Over 2 billion people live on less than 2 dollars a day. If you doubled the population of the United States you would have the number of people who live on less than a dollar a day. As Gary Haugen points out, if you are reading The Locust Effect: Why the End of Poverty Requires the End of Violence (Oxford, 2013) or are reading this blog, you are not likely to be a member of the extreme poor. And if you aren’t a member of the extreme poor you probably wish you could do something to improve the lives of the most impoverished. The poor need clean water, food, housing, jobs, affordable healthcare, and education among other things.
But Haugen says all of those needs pale to a greater need: the need to stop the plague of “lawless violence.”
Opportunities for education, jobs, healthcare, quality food and water will evaporate or will not be accessed if poor do not have protection from violent forces–security, law enforcement, and a just judiciary.
The book challenges the reader to stay with the problem of poverty and violence as it travels across the globe to recount story after story of vulnerable men, women, and children whose governments fail to (a) protect them from sexual violence, bonded labor, property theft, and (b) defend them or seek justice after becoming prey. Frankly, it would be easy to either turn away from this problem since it is too large for anyone to solve or to just keep offering some form of help (food, water, job creation–all of which are needed and good!) without confronting the epidemic of violence.
Sexual Violence
There are many forms of violence a poor person can face. Their livelihood, home, and communities can be destroyed. But sexual violence doesn’t just take those things but also eviscerates the soul. Haugen recounts that in some locations as many as 68 percent of girls report experiences of sexual abuse. Some 6 to 11 million individuals are trapped in the sex trafficking industry. Some 1 billion women are known victims of sexual abuse. For most readers, this is not new news.
But consider for a minute that somewhere’s between 6 and 50 million people (Haugen tells us to read that as MEN) pay for sex each day. Remember that buying sex is likely supporting violence (pimps, prior sexual abuse, etc.). Look at the problem of sexual violence a different way–the percentage of men who have EVER paid for sex ranges from 15 percent to 85 percent (depending upon the country).
Sit with that number for a bit. You want to stop sexual violence? Yes, we need law enforcement willing to investigate and charge sex offenders. Yes, we need a judiciary system willing to provide justice through convictions and sentencing. But, if we really want to stop sexual violence, we have to deal with demand side of the equation.
Trauma the Multiplier of Violence and Poverty
Gary’s book addresses some of the colonial roots of violence in the developing world (i.e., government and law enforcement built for the ruling/colonial class, not for the local population). While I have not finished the book, I’m wondering about how he sees the impact of trauma on this whole problem. As most recognize, traumatized people tend towards learned helplessness and thus are much more vulnerable to future violent acts against them. And Haugen acknowledges this problem, if briefly (pp 105-106). He identifies the fact that “unrestrained violence” leads to traumatic reactions that will hinder the capacities to take advantage of available resources.

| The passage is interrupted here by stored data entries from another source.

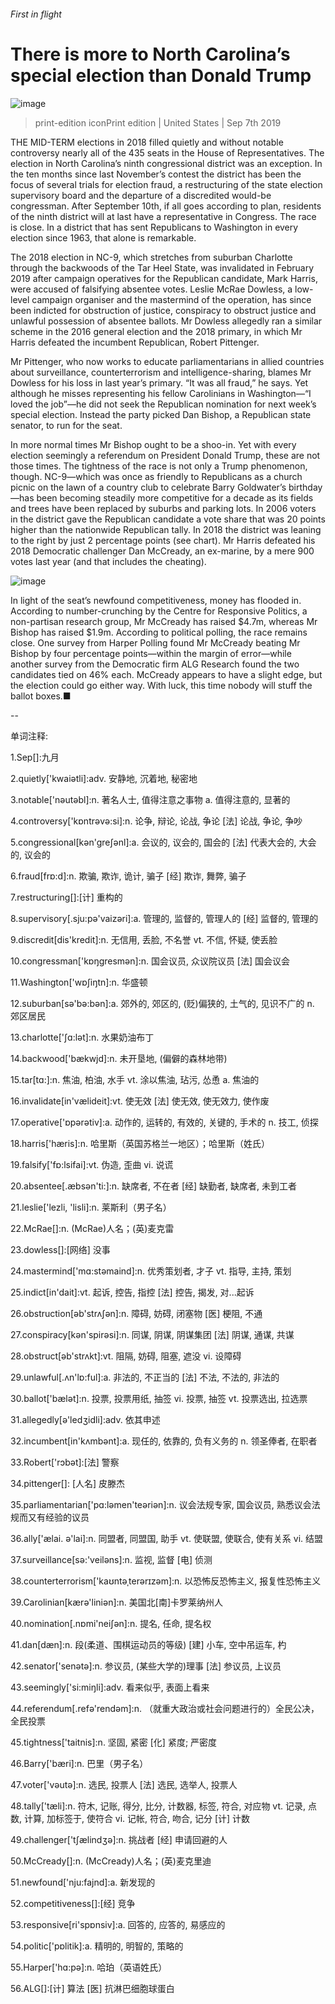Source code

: ###### First in flight
# There is more to North Carolina’s special election than Donald Trump 
![image](images/20190907_usp505.jpg) 
> print-edition iconPrint edition | United States | Sep 7th 2019 
THE MID-TERM elections in 2018 filled quietly and without notable controversy nearly all of the 435 seats in the House of Representatives. The election in North Carolina’s ninth congressional district was an exception. In the ten months since last November’s contest the district has been the focus of several trials for election fraud, a restructuring of the state election supervisory board and the departure of a discredited would-be congressman. After September 10th, if all goes according to plan, residents of the ninth district will at last have a representative in Congress. The race is close. In a district that has sent Republicans to Washington in every election since 1963, that alone is remarkable. 
The 2018 election in NC-9, which stretches from suburban Charlotte through the backwoods of the Tar Heel State, was invalidated in February 2019 after campaign operatives for the Republican candidate, Mark Harris, were accused of falsifying absentee votes. Leslie McRae Dowless, a low-level campaign organiser and the mastermind of the operation, has since been indicted for obstruction of justice, conspiracy to obstruct justice and unlawful possession of absentee ballots. Mr Dowless allegedly ran a similar scheme in the 2016 general election and the 2018 primary, in which Mr Harris defeated the incumbent Republican, Robert Pittenger. 
Mr Pittenger, who now works to educate parliamentarians in allied countries about surveillance, counterterrorism and intelligence-sharing, blames Mr Dowless for his loss in last year’s primary. “It was all fraud,” he says. Yet although he misses representing his fellow Carolinians in Washington—“I loved the job”—he did not seek the Republican nomination for next week’s special election. Instead the party picked Dan Bishop, a Republican state senator, to run for the seat. 
In more normal times Mr Bishop ought to be a shoo-in. Yet with every election seemingly a referendum on President Donald Trump, these are not those times. The tightness of the race is not only a Trump phenomenon, though. NC-9—which was once as friendly to Republicans as a church picnic on the lawn of a country club to celebrate Barry Goldwater’s birthday—has been becoming steadily more competitive for a decade as its fields and trees have been replaced by suburbs and parking lots. In 2006 voters in the district gave the Republican candidate a vote share that was 20 points higher than the nationwide Republican tally. In 2018 the district was leaning to the right by just 2 percentage points (see chart). Mr Harris defeated his 2018 Democratic challenger Dan McCready, an ex-marine, by a mere 900 votes last year (and that includes the cheating). 
![image](images/20190907_USC989.png) 
In light of the seat’s newfound competitiveness, money has flooded in. According to number-crunching by the Centre for Responsive Politics, a non-partisan research group, Mr McCready has raised $4.7m, whereas Mr Bishop has raised $1.9m. According to political polling, the race remains close. One survey from Harper Polling found Mr McCready beating Mr Bishop by four percentage points—within the margin of error—while another survey from the Democratic firm ALG Research found the two candidates tied on 46% each. McCready appears to have a slight edge, but the election could go either way. With luck, this time nobody will stuff the ballot boxes.■ 
-- 
 单词注释:
1.Sep[]:九月 
2.quietly['kwaiәtli]:adv. 安静地, 沉着地, 秘密地 
3.notable['nәutәbl]:n. 著名人士, 值得注意之事物 a. 值得注意的, 显著的 
4.controversy['kɒntrәvә:si]:n. 论争, 辩论, 论战, 争论 [法] 论战, 争论, 争吵 
5.congressional[kәn'greʃәnl]:a. 会议的, 议会的, 国会的 [法] 代表大会的, 大会的, 议会的 
6.fraud[frɒ:d]:n. 欺骗, 欺诈, 诡计, 骗子 [经] 欺诈, 舞弊, 骗子 
7.restructuring[]:[计] 重构的 
8.supervisory[.sju:pә'vaizәri]:a. 管理的, 监督的, 管理人的 [经] 监督的, 管理的 
9.discredit[dis'kredit]:n. 无信用, 丢脸, 不名誉 vt. 不信, 怀疑, 使丢脸 
10.congressman['kɒŋgresmәn]:n. 国会议员, 众议院议员 [法] 国会议会 
11.Washington['wɒʃiŋtn]:n. 华盛顿 
12.suburban[sә'bә:bәn]:a. 郊外的, 郊区的, (贬)偏狭的, 土气的, 见识不广的 n. 郊区居民 
13.charlotte['ʃɑ:lәt]:n. 水果奶油布丁 
14.backwood['bækwjd]:n. 未开垦地, (偏僻的森林地带) 
15.tar[tɑ:]:n. 焦油, 柏油, 水手 vt. 涂以焦油, 玷污, 怂恿 a. 焦油的 
16.invalidate[in'vælideit]:vt. 使无效 [法] 使无效, 使无效力, 使作废 
17.operative['ɒpәrәtiv]:a. 动作的, 运转的, 有效的, 关键的, 手术的 n. 技工, 侦探 
18.harris['hæris]:n. 哈里斯（英国苏格兰一地区）；哈里斯（姓氏） 
19.falsify['fɒ:lsifai]:vt. 伪造, 歪曲 vi. 说谎 
20.absentee[.æbsәn'ti:]:n. 缺席者, 不在者 [经] 缺勤者, 缺席者, 未到工者 
21.leslie['lezli, 'lisli]:n. 莱斯利（男子名） 
22.McRae[]:n. (McRae)人名；(英)麦克雷 
23.dowless[]:[网络] 没事 
24.mastermind['mɑ:stәmaind]:n. 优秀策划者, 才子 vt. 指导, 主持, 策划 
25.indict[in'dait]:vt. 起诉, 控告, 指控 [法] 控告, 揭发, 对...起诉 
26.obstruction[әb'strʌʃәn]:n. 障碍, 妨碍, 闭塞物 [医] 梗阻, 不通 
27.conspiracy[kәn'spirәsi]:n. 同谋, 阴谋, 阴谋集团 [法] 阴谋, 通谋, 共谋 
28.obstruct[әb'strʌkt]:vt. 阻隔, 妨碍, 阻塞, 遮没 vi. 设障碍 
29.unlawful[.ʌn'lɒ:ful]:a. 非法的, 不正当的 [法] 不法, 不法的, 非法的 
30.ballot['bælәt]:n. 投票, 投票用纸, 抽签 vi. 投票, 抽签 vt. 投票选出, 拉选票 
31.allegedly[ә'ledʒidli]:adv. 依其申述 
32.incumbent[in'kʌmbәnt]:a. 现任的, 依靠的, 负有义务的 n. 领圣俸者, 在职者 
33.Robert['rɔbәt]:[法] 警察 
34.pittenger[]: [人名] 皮滕杰 
35.parliamentarian['pɑ:lәmen'teәriәn]:n. 议会法规专家, 国会议员, 熟悉议会法规而又有经验的议员 
36.ally['ælai. ә'lai]:n. 同盟者, 同盟国, 助手 vt. 使联盟, 使联合, 使有关系 vi. 结盟 
37.surveillance[sә:'veilәns]:n. 监视, 监督 [电] 侦测 
38.counterterrorism['kaʊntəˌterərɪzəm]:n. 以恐怖反恐怖主义, 报复性恐怖主义 
39.Carolinian[kærә'liniәn]:n. 美国北[南]卡罗莱纳州人 
40.nomination[.nɒmi'neiʃәn]:n. 提名, 任命, 提名权 
41.dan[dæn]:n. 段(柔道、围棋运动员的等级) [建] 小车, 空中吊运车, 杓 
42.senator['senәtә]:n. 参议员, (某些大学的)理事 [法] 参议员, 上议员 
43.seemingly['si:miŋli]:adv. 看来似乎, 表面上看来 
44.referendum[.refә'rendәm]:n. （就重大政治或社会问题进行的）全民公决，全民投票 
45.tightness['taitnis]:n. 坚固, 紧密 [化] 紧度; 严密度 
46.Barry['bæri]:n. 巴里（男子名） 
47.voter['vәutә]:n. 选民, 投票人 [法] 选民, 选举人, 投票人 
48.tally['tæli]:n. 符木, 记账, 得分, 比分, 计数器, 标签, 符合, 对应物 vt. 记录, 点数, 计算, 加标签于, 使符合 vi. 记帐, 符合, 吻合, 记分 [计] 计数 
49.challenger['tʃælindʒә]:n. 挑战者 [经] 申请回避的人 
50.McCready[]:n. (McCready)人名；(英)麦克里迪 
51.newfound['nju:fajnd]:a. 新发现的 
52.competitiveness[]:[经] 竞争 
53.responsive[ri'spɒnsiv]:a. 回答的, 应答的, 易感应的 
54.politic['pɒlitik]:a. 精明的, 明智的, 策略的 
55.Harper['hɑ:pә]:n. 哈珀（英语姓氏） 
56.ALG[]:[计] 算法 [医] 抗淋巴细胞球蛋白 

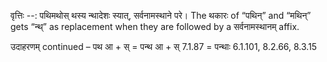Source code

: 

वृत्तिः --: पथिमथोस् थस्य न्थादेशः स्यात्, सर्वनामस्थाने परे। The थकारः of “पथिन्” and “मथिन्” gets “न्थ्” as replacement when they are followed by a सर्वनामस्थानम् affix. 


उदाहरणम् continued – पथ आ + स् = पन्थ आ + स् 7.1.87 = पन्थाः 6.1.101, 8.2.66, 8.3.15 


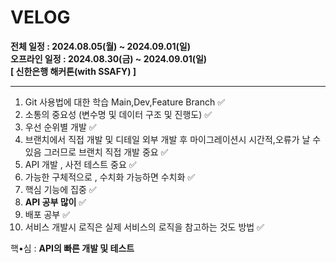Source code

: # VELOG

**전체 일정 : 2024.08.05(월) ~ 2024.09.01(일)** <br>
**오프라인 일정 : 2024.08.30(금) ~ 2024.09.01(일)** <br>
**[ 신한은행 해커톤(with SSAFY) ]**

<hr>


1. Git 사용법에 대한 학습
   Main,Dev,Feature Branch ✅
2. 소통의 중요성 (변수명 및 데이터 구조 및 진행도) ✅ 
3. 우선 순위별 개발 ✅
4. 브랜치에서 직접 개발 및 디테일
   외부 개발 후 마이그레이션시 시간적,오류가 날 수 있음
   그러므로 브랜치 직접 개발 중요 ✅
5. API 개발 , 사전 테스트 중요 ✅
6. 가능한 구체적으로 , 수치화 가능하면 수치화 ✅
7. 핵심 기능에 집중 ✅
8. **API 공부 많이** ✅
9. 배포 공부  ✅
10. 서비스 개발시 로직은 실제 서비스의 로직을 참고하는 것도 방법 ✅




핵•심 : **API의 빠른 개발 및 테스트** 



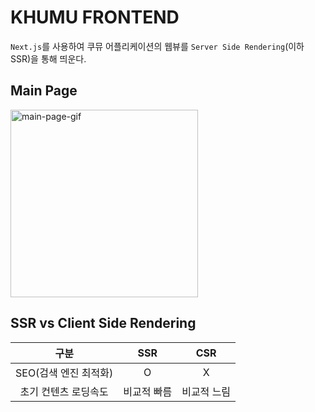 # KHUMU FRONTEND

`Next.js`를 사용하여 쿠뮤 어플리케이션의 웹뷰를 `Server Side Rendering`(이하 SSR)을 통해 띄운다.

## Main Page

<img src="https://user-images.githubusercontent.com/49581472/115951307-04503f00-a51b-11eb-979d-efb324dc485c.gif" width="300px" alt="main-page-gif" >

## SSR vs Client Side Rendering

|         구분          |     SSR     |     CSR     |
| :-------------------: | :---------: | :---------: |
| SEO(검색 엔진 최적화) |      O      |      X      |
| 초기 컨텐츠 로딩속도  | 비교적 빠름 | 비교적 느림 |
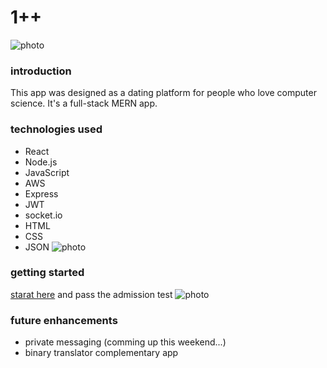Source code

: # 1++
![photo](https://i.imgur.com/obbMsnS.png)
### introduction

This app was designed as a dating platform for people who love computer science. It's a full-stack MERN app.
### technologies used
- React
- Node.js
- JavaScript
- AWS
- Express
- JWT
- socket.io
- HTML
- CSS
- JSON
![photo](https://i.imgur.com/HTZMHMR.png)
### getting started
[starat here](http://one-pp.herokuapp.com/)
and pass the admission test
![photo](https://i.imgur.com/vVPCNsP.png)

### future enhancements
- private messaging (comming up this weekend...)
- binary translator complementary app 
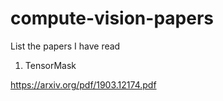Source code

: # compute-vision-papers
List the papers I have read

1. TensorMask

https://arxiv.org/pdf/1903.12174.pdf

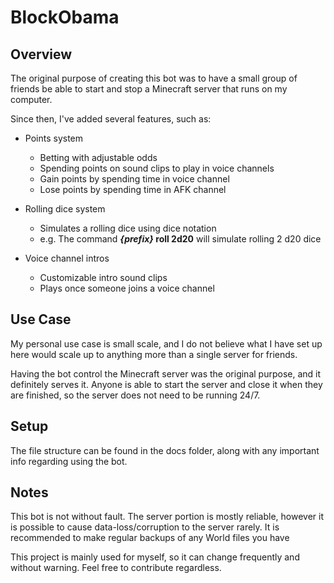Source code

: # BlockObama
## Overview
The original purpose of creating this bot was to have a small group of friends be able to start and stop a Minecraft server that runs on my computer.

Since then, I've added several features, such as:
- Points system
  - Betting with adjustable odds
  - Spending points on sound clips to play in voice channels
  - Gain points by spending time in voice channel
  - Lose points by spending time in AFK channel
- Rolling dice system
  - Simulates a rolling dice using dice notation
  - e.g. The command ***{prefix}* roll 2d20** will simulate rolling 2 d20 dice

- Voice channel intros
  - Customizable intro sound clips
  - Plays once someone joins a voice channel

## Use Case
My personal use case is small scale, and I do not believe what I have set up here would scale up to anything more than a single server for friends.

Having the bot control the Minecraft server was the original purpose, and it definitely serves it. Anyone is able to start the server and close it when they are finished, so the server does not need to be running 24/7.

## Setup

The file structure can be found in the docs folder, along with any important info regarding using the bot.

## Notes
This bot is not without fault. The server portion is mostly reliable, however it is possible to cause data-loss/corruption to the server rarely. It is recommended to make regular backups of any World files you have

This project is mainly used for myself, so it can change frequently and without warning. Feel free to contribute regardless.
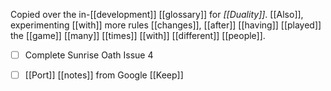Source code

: Copied over the in-[[development]] [[glossary]] for *[[Duality]]*. [[Also]], experimenting [[with]] more rules [[changes]], [[after]] [[having]] [[played]] the [[game]] [[many]] [[times]] [[with]] [[different]] [[people]].

- [ ] Complete Sunrise Oath Issue 4
- [ ] [[Port]] [[notes]] from Google [[Keep]]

While all true, the problem of trauma is likely causing problems not just for the vulnerable poor but also effecting the entire system (police, judiciary, and government). Trauma often causes individuals to stop thinking of the future. Instead, individuals make impulsive, self-protective decisions that may hinder future opportunities (e.g., drug use stops triggers but harms future health). The same can be true of systems (bribery to survive now, but destructive to safety and stability.
The book ends with a number of ways to address the problem of global violence so make sure you read to the end. But I encourage you to think about ways to respond to BOTH trauma and faith deficits. Check out the work the Trauma Healing Institute as an example of grassroots, lay level response to these two problems.
Thanks, Phil. The numbers of men that pay for sex each day is staggering. Add those who don’t pay and yet are sexually abusing women and girls and the mind goes numb. Your comment about dealing with the demand side is spot on. Yet, in my reading the emphasis mostly is on empowering women and gender equality with little attention to the fact that if men are the main problem then they have to be included in the solution. It is sad that there is little thinking on “male” side of the problem.
There are some churches here in Nairobi who are starting to take men’s ministry seriously to help raise up a generation of godly men. I am thankful because for too long the church here in Kenya has been silent on these issues.